In the world of crochet, blocking seems to be quite a misunderstood thing, controversial even. Some crocheters advise blocking everything, others never bother. Some think that only pure wool items can be blocked but that blocking acrylic crochet blankets is a pointless waste of time.
Well, faced with a definitely wonky-looking Attic24 crochet along blanket after I had finished my last stripe, I had to do something. So I investigated how I would go about blocking acrylic crochet blankets.
The aspects of my wonky blanket that concerned me most was the really wobbly edge on the left short side. This is the first part of my blanket, where I started and I had done the foundation chain loosely with a hook that was 2 sizes up from the one I used in the main blanket. I was also worried about the wobbles along the long edge, which look like uneven frills.
After posting this pic on Facebook I got even more worried. Had I made each row even? Did I have more stitches on one side than the other? Eeeeeeek.
Is my Attic24 CAL blanket a rectangle?
Even though I had religiously counted each stripe to make sure I hadn’t gained or lost stitches (I was working to 183 across each stripe), I was still worried and spent ages counting the stitches in my border on each side. The two short sides matched, then so did the long sides. So it couldn’t be anything too drastic.
As the shape on the older part of the blanket is more distorted than the end I’ve just finished, I think it must be just that the earlier part that I did has relaxed more and got stretched about was I’ve worked on it. Towards the end, because its been cold, I was almost wrapped in it as I worked.
Is blocking acrylic crochet blankets even possible?
Going back to the controversies about blocking, this was the first question I had to answer.
I know that Lucy of Attic24 steam blocks her Stylecraft things, so I did a bit more research. Yes, acrylic items can be blocked, but they don’t retain their shape if you just pin them in place, spray them with water and then leave them to dry for 24-48 hours. This is the standard method for blocking knitted and crochet items made from yarn that contains wool.
The reason it works is that wool is a natural fibre and it tends to shrink when it gets wet. Only a little, but the wetting and drying process fixes the wool fibres in their new position.
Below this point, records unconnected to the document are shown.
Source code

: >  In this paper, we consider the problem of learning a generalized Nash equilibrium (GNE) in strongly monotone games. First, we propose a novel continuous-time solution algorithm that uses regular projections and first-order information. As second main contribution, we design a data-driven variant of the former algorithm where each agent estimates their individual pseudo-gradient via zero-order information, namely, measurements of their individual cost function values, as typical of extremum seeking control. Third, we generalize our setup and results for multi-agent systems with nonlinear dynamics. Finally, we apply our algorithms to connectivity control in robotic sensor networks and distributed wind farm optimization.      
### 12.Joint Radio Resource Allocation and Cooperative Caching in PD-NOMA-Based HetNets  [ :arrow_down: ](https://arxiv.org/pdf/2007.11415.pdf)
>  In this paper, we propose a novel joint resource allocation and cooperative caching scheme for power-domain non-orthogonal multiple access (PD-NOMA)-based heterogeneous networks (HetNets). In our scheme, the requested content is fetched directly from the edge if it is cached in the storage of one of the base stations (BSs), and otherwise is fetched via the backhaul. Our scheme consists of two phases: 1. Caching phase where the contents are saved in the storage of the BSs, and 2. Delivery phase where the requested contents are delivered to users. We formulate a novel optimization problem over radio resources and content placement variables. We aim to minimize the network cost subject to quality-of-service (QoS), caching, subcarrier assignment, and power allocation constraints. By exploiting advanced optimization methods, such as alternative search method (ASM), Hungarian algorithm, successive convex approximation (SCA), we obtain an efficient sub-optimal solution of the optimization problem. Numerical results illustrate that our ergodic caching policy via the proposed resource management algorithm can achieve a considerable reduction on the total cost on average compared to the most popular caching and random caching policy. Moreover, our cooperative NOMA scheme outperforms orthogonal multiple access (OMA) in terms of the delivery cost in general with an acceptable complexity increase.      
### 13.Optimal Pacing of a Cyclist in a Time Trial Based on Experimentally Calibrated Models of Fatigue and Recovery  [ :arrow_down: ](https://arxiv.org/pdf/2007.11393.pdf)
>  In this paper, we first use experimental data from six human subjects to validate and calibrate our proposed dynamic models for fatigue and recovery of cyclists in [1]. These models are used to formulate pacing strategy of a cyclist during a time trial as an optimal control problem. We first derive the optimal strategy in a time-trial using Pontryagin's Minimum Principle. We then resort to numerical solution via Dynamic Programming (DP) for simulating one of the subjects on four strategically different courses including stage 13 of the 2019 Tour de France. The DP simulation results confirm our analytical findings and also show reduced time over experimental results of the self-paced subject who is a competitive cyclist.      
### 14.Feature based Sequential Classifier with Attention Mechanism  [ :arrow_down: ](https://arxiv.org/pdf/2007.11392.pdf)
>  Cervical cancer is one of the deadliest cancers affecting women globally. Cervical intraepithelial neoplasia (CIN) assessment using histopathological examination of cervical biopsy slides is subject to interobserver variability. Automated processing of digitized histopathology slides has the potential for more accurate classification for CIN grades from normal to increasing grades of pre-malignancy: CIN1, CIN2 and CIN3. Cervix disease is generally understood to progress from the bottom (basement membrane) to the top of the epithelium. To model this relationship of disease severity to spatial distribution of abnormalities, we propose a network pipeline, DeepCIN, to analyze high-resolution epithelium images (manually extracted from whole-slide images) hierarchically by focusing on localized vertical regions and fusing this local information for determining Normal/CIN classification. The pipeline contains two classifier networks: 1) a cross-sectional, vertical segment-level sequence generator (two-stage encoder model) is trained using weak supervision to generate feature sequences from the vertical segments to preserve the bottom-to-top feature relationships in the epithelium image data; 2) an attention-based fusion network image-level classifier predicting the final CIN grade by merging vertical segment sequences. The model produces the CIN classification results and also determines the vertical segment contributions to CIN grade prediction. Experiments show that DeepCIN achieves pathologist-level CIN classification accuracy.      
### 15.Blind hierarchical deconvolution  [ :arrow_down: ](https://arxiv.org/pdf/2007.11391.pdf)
With acrylic, you need to use steam not because of the water, but because of the heat. The synthetic fibres in the yarn get fixed when they are heated and then cool down again. Lucy’s method is to use a steam iron, moving it over the item that has been pinned in place on an ironing board, with the iron about 3cm above the crocheted fabric. Not closer, because if the iron touches the acrylic yarn, the yarn melts and all your hard work is ruined.
How I decided to block acrylic crochet blankets
My second question was, if I am going to block a blanket, how the heck can I do that? I sat and did a few border squares and gave this some thought. Then I got going again…
My first step was to put the blanket on a carpet and see if I could smooth it out to see exactly how wonky it was. I am sorry for the quality of these pictures – but I was doing this at 10pm last night and the light bulb the room where I was is very yellow…
There are no pins in the blanket at this point but I have smoothed it out and used the pattern on the carpet to line up the edges. (I hate this carpet – it came with the house – so its good to find it was useful for something.)
I then spent about an hour tweaking it and pinning down the edges, not stretching the blanket but just gently teasing it into as perfect a rectangle as I could.
Despite the terrible light, this is a great improvement. I have no pictures of the blocking process but I can describe how I did it:
- I had to get an extension lead and run this to the bottom end of the blanket then plug in the steam iron and fill it completely with water.
- With the iron on the highest steam setting I was on my hands and knees moving the iron around the edges of the blanket, hovering the iron about 3cm (just over an inch) above the blanket and making sure there was plenty of steam and the blanket was heating up just enough. Bum in the air, swearing joyfully. You can see why there are no pictures.
- After I had done the edges, I kneeled at each side and moved the iron backwards and forwards over the main body of the blanket.
Then I put the iron away, turned the light off, closed the door and went to bed.
After blocking my acrylic crochet blanket
After unpinning the blanket this morning I took it up to the hard floor in my office for a test photograph. It has definitely improved. There are still a few ruffles around the edging but I am putting quite a deep edging on the blanket and I think these will smooth out as I go. I also worked out that the blanket shape looks distorted in photographs because of the way the iphone takes the pics. The blanket is lined up with straight things around it and that bottom right hand corner is perfectly in line, even though it looks like its a bit out of shape.
I am going to work on solving the ruffles as I do the border. A good tip someone on Facebook suggested was doing rows of the border alternately on the right side then the wrong side to help the border and blanket edge to lie flat. I will try that once I have finished the strip of colourful squares that I am putting along the top and bottom of the blanket.
After all my faffing with the blocking the blanket does fold up better… the edges line up and it looks much neater.
Although the main part of the blanket is finished, and its looking in better shape now, I still have a lot of work to do with the border. I really would now like to finish the blanket for Christmas though – a real achievement to have done it in the 6 weeks between my birthday in November and Christmas Day!